*Exercise brief*.
Starting at the line with "left knee: (520, 502, 2)", return every line through the final one of the data, word for word. Pictures stay out.

[Supplied material Boundary: Start]

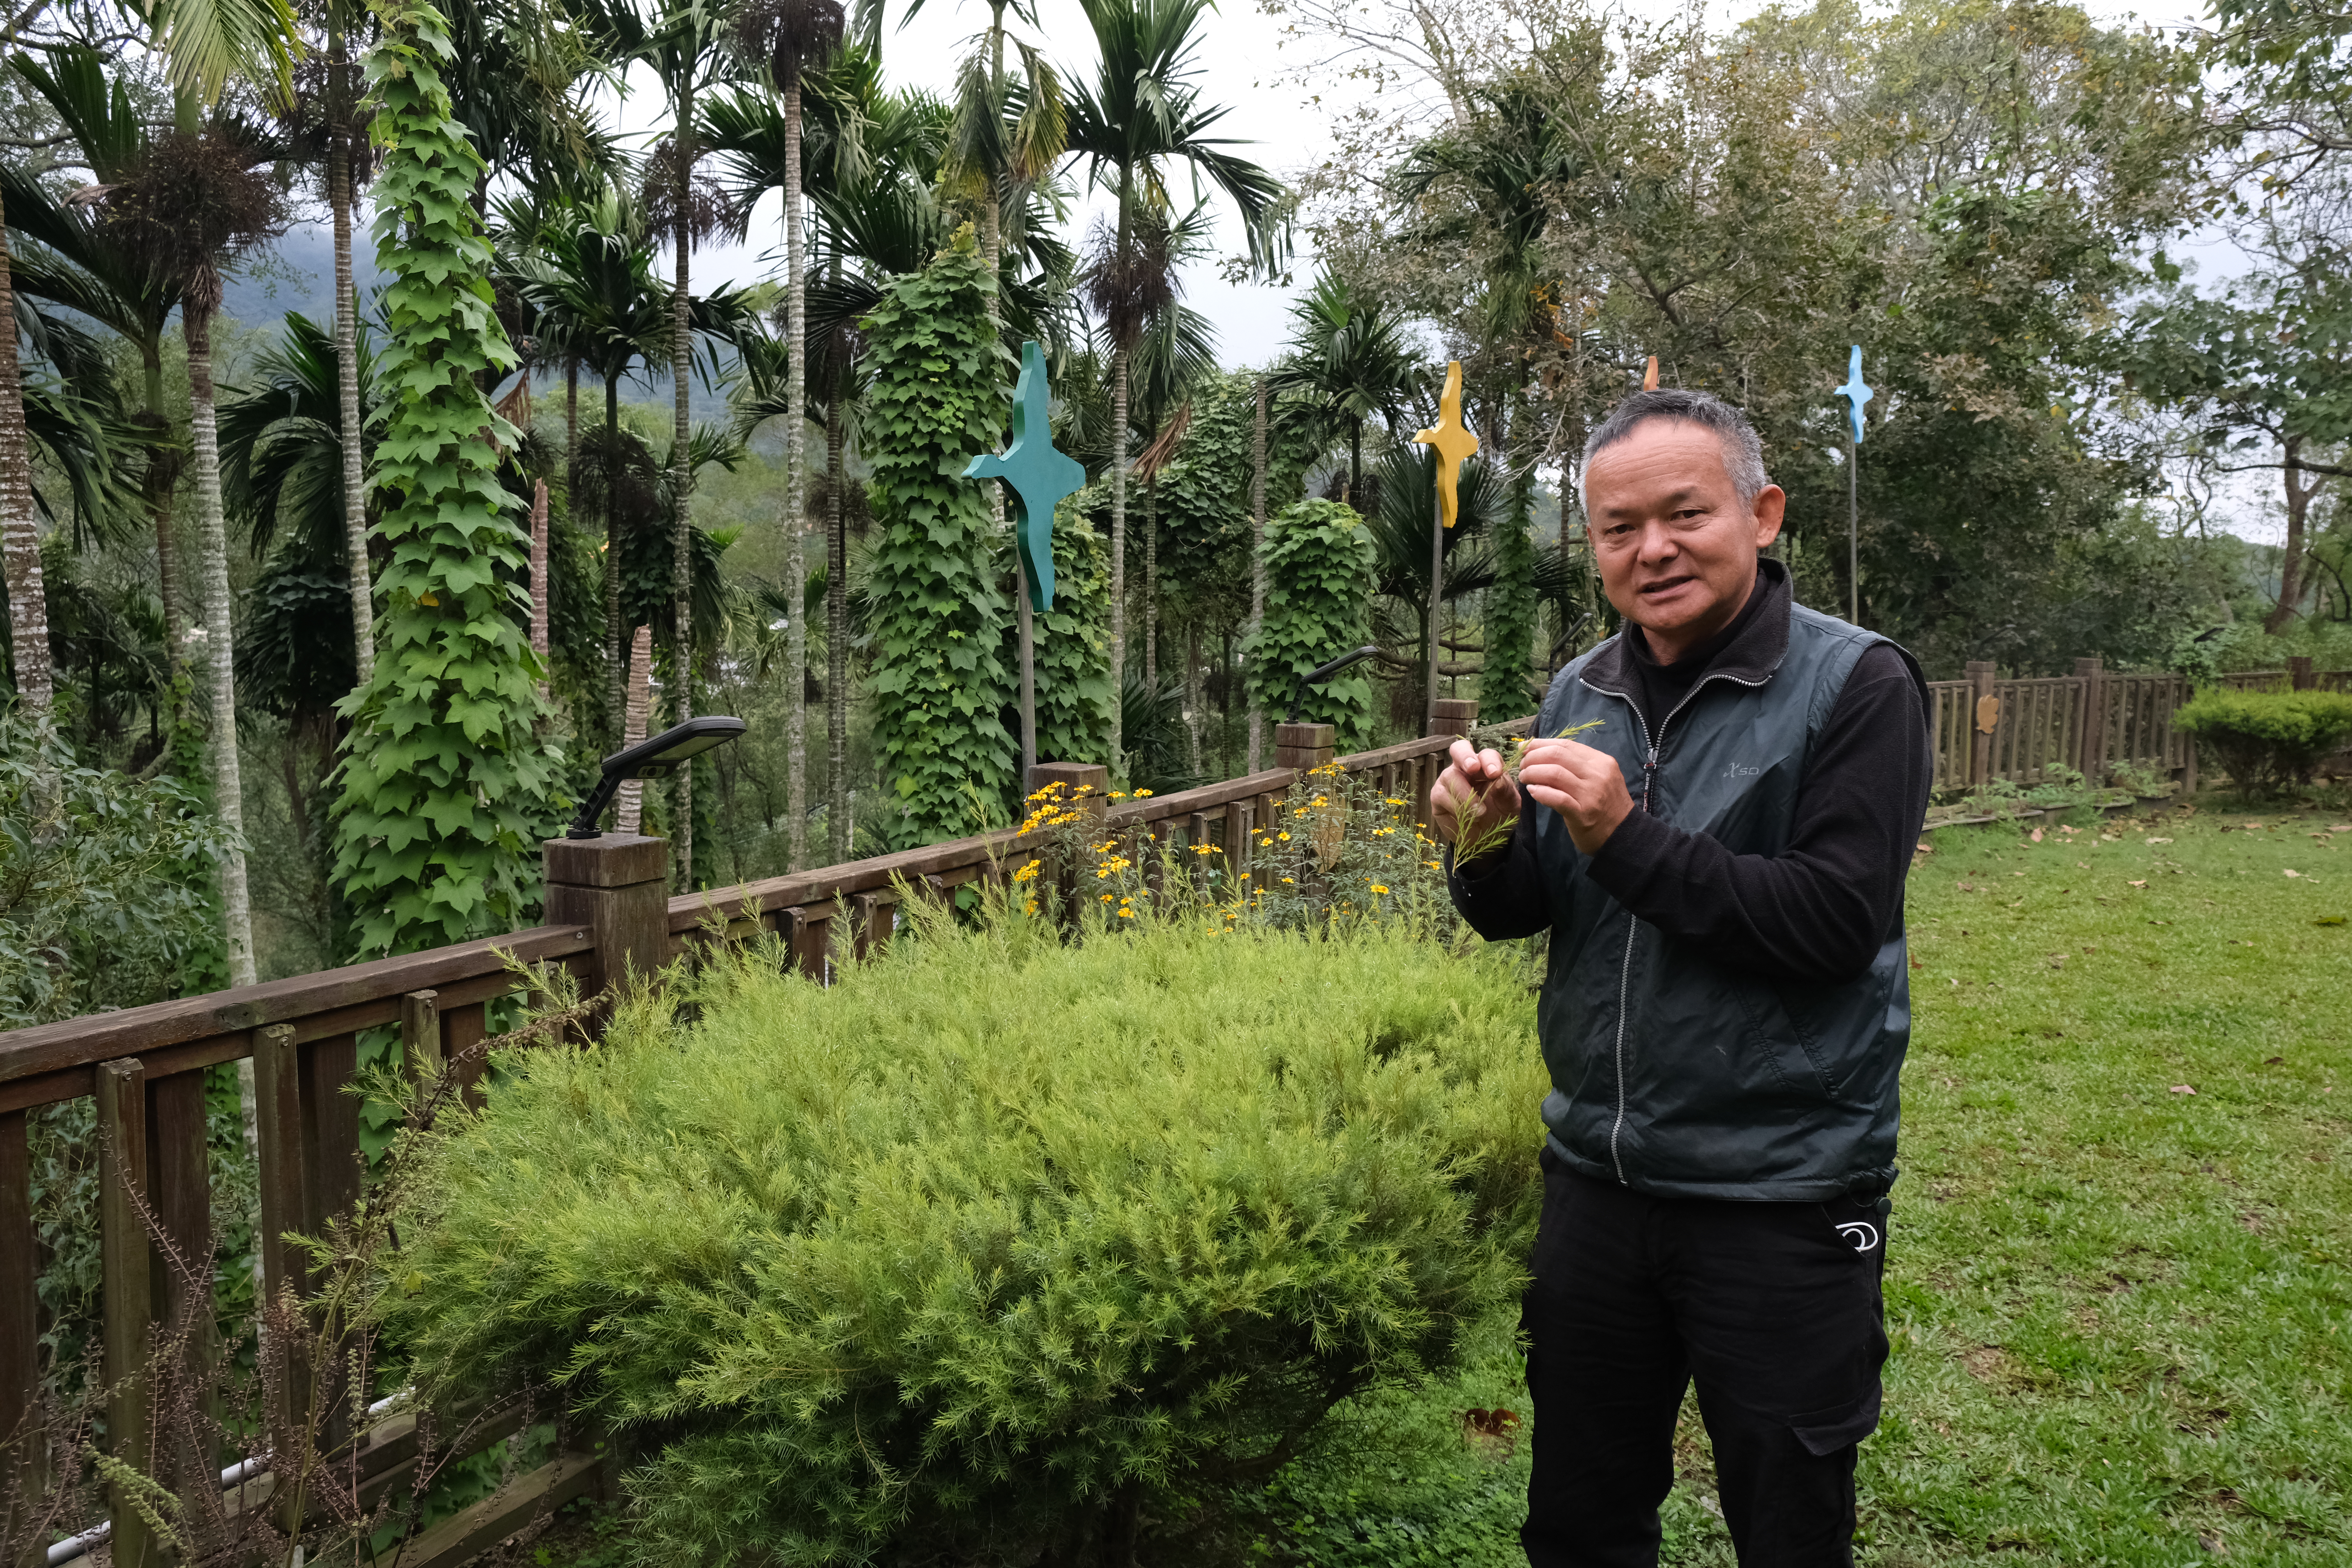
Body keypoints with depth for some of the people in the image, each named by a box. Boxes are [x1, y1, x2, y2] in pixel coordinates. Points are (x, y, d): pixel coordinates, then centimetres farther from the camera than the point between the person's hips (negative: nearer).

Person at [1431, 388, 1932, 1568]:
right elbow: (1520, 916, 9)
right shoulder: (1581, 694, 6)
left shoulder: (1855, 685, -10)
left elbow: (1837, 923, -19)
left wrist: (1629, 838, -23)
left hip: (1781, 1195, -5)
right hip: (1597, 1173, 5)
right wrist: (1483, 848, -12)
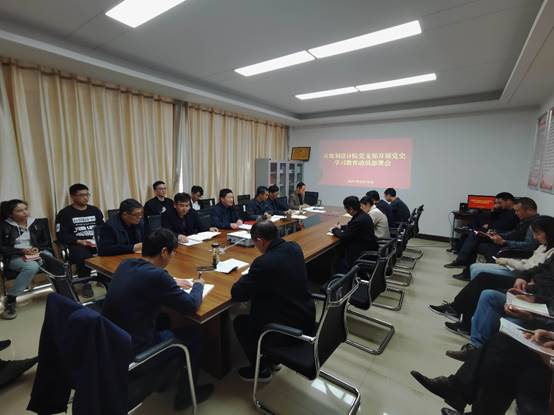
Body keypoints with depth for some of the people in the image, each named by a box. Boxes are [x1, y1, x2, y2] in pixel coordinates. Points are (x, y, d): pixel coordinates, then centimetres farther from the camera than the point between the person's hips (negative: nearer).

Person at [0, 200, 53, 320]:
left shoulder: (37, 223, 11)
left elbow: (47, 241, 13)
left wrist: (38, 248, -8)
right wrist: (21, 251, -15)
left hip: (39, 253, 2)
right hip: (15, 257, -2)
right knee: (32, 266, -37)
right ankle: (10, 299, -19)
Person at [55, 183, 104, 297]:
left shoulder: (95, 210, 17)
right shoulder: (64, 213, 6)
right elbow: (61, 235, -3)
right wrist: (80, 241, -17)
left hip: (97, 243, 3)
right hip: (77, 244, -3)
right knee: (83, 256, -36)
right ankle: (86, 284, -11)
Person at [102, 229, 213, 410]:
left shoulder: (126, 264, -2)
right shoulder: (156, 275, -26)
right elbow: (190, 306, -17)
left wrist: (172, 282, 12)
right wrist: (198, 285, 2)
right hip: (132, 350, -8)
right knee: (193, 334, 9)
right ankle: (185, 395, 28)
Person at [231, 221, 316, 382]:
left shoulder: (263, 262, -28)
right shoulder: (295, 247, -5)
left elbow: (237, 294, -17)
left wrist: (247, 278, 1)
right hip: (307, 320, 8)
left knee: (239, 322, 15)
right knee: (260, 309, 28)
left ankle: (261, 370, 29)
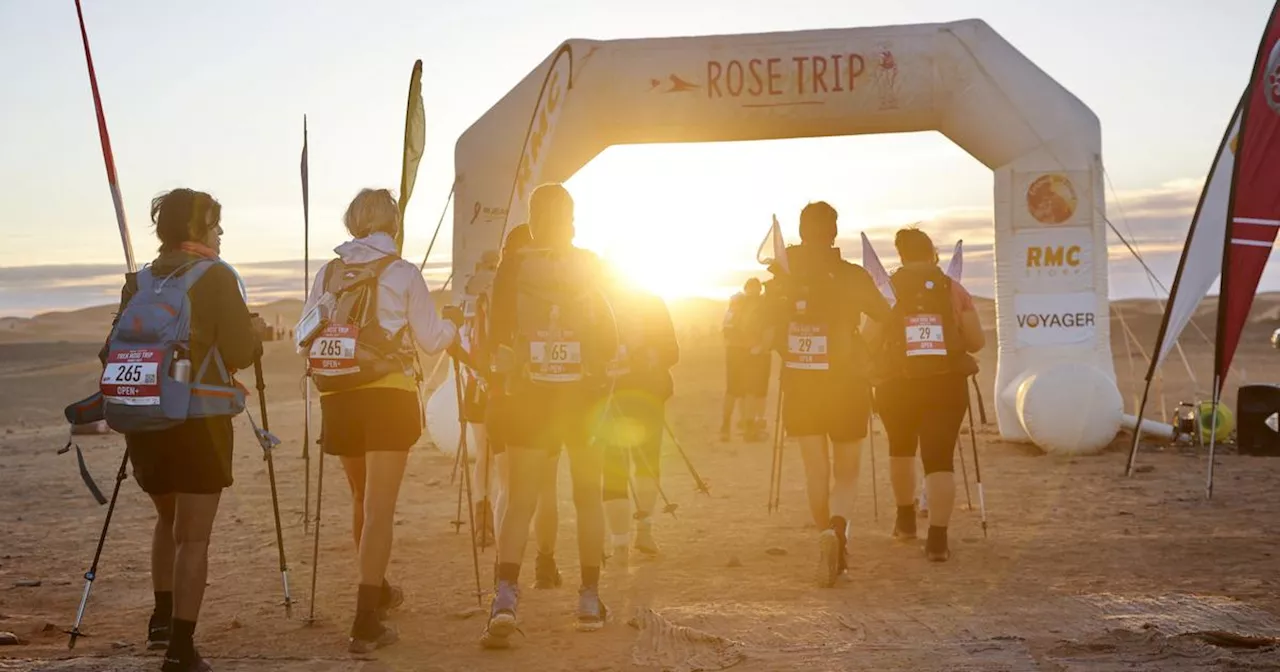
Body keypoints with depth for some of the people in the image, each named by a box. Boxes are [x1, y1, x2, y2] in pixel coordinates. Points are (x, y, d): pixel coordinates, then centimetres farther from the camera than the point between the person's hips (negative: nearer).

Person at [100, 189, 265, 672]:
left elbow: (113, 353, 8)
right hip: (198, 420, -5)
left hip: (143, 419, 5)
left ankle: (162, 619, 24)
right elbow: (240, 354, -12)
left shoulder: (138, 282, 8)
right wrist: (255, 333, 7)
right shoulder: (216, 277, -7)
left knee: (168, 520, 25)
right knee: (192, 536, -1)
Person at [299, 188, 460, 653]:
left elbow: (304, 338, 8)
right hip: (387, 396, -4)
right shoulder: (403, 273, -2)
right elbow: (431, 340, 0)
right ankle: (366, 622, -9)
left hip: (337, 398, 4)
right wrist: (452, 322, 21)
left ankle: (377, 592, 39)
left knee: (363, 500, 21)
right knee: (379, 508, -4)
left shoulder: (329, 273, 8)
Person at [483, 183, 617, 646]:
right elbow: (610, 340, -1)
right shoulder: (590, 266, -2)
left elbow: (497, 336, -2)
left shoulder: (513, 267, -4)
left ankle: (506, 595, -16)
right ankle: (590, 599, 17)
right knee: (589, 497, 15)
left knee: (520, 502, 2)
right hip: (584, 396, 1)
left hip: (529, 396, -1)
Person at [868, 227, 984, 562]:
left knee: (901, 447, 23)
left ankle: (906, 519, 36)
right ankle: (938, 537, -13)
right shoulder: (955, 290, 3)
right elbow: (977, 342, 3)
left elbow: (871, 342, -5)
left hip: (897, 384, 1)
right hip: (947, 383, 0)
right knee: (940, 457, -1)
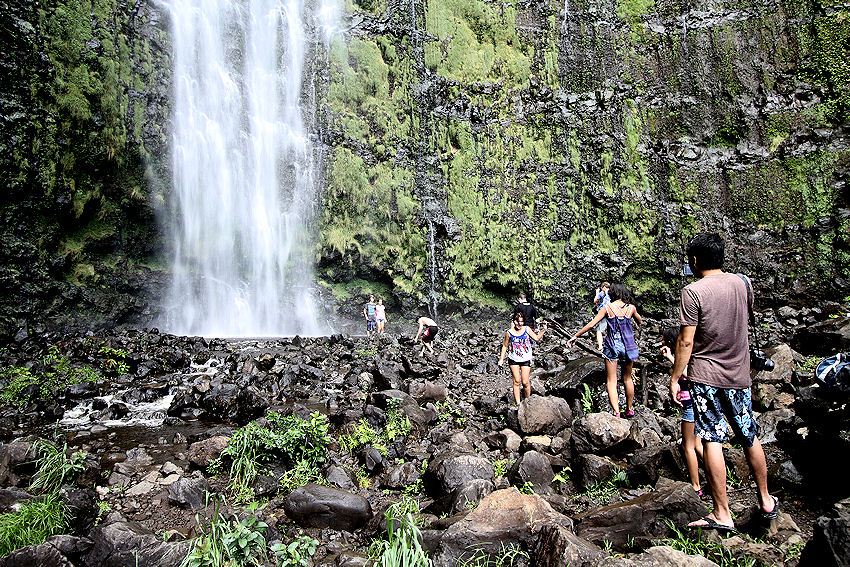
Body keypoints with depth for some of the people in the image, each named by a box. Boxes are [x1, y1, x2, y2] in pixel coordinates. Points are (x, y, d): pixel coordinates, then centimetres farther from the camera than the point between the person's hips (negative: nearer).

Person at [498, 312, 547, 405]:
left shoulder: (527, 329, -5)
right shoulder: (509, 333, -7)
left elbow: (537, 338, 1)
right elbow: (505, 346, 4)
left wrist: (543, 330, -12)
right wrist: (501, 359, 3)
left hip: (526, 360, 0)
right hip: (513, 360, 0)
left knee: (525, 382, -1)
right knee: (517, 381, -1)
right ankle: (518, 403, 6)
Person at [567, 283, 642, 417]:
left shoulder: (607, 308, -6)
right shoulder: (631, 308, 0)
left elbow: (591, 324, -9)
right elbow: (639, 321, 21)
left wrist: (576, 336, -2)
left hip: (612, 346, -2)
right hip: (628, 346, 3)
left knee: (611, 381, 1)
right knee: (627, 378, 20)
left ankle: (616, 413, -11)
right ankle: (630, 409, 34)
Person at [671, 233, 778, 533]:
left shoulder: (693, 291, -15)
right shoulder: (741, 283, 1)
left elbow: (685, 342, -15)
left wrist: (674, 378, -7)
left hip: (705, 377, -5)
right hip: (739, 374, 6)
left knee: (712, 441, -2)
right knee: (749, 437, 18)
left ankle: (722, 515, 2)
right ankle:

[Supplied material Boundary: End]

*Completed task*.
left knee: (520, 502, 2)
right hip: (584, 396, 1)
left hip: (529, 396, -1)
Person at [868, 227, 984, 562]:
left knee: (901, 447, 23)
left ankle: (906, 519, 36)
right ankle: (938, 537, -13)
right shoulder: (955, 290, 3)
right elbow: (977, 342, 3)
left elbow: (871, 342, -5)
left hip: (897, 384, 1)
right hip: (947, 383, 0)
right knee: (940, 457, -1)
Body keypoints with depth for some of the people in the image, each named by a box. Boxes are [x1, y1, x2, y2] in pixel coordinates. Points are (x, y, d): pixel coordinates, then centimetres farther from the camera than the point between the person's hips (negative: nearer).

Person at [498, 312, 547, 405]:
left shoulder: (527, 329, -5)
right shoulder: (509, 333, -7)
left elbow: (537, 338, 1)
right elbow: (505, 346, 4)
left wrist: (543, 330, -12)
right wrist: (501, 359, 3)
left hip: (526, 360, 0)
right hip: (513, 360, 0)
left knee: (525, 382, -1)
right knee: (517, 381, -1)
right ankle: (518, 403, 6)
Person at [567, 283, 642, 417]:
left shoulder: (607, 308, -6)
right shoulder: (631, 308, 0)
left elbow: (591, 324, -9)
right elbow: (639, 321, 21)
left wrist: (576, 336, -2)
left hip: (612, 346, -2)
right hip: (628, 346, 3)
left knee: (611, 381, 1)
right knee: (627, 378, 20)
left ankle: (616, 413, -11)
right ankle: (630, 409, 34)
Person at [671, 233, 778, 533]:
left shoulder: (693, 291, -15)
right shoulder: (741, 283, 1)
left elbow: (685, 342, -15)
left wrist: (674, 378, -7)
left hip: (705, 377, -5)
right hip: (739, 374, 6)
left knee: (712, 441, -2)
right knee: (749, 437, 18)
left ankle: (722, 515, 2)
right ankle:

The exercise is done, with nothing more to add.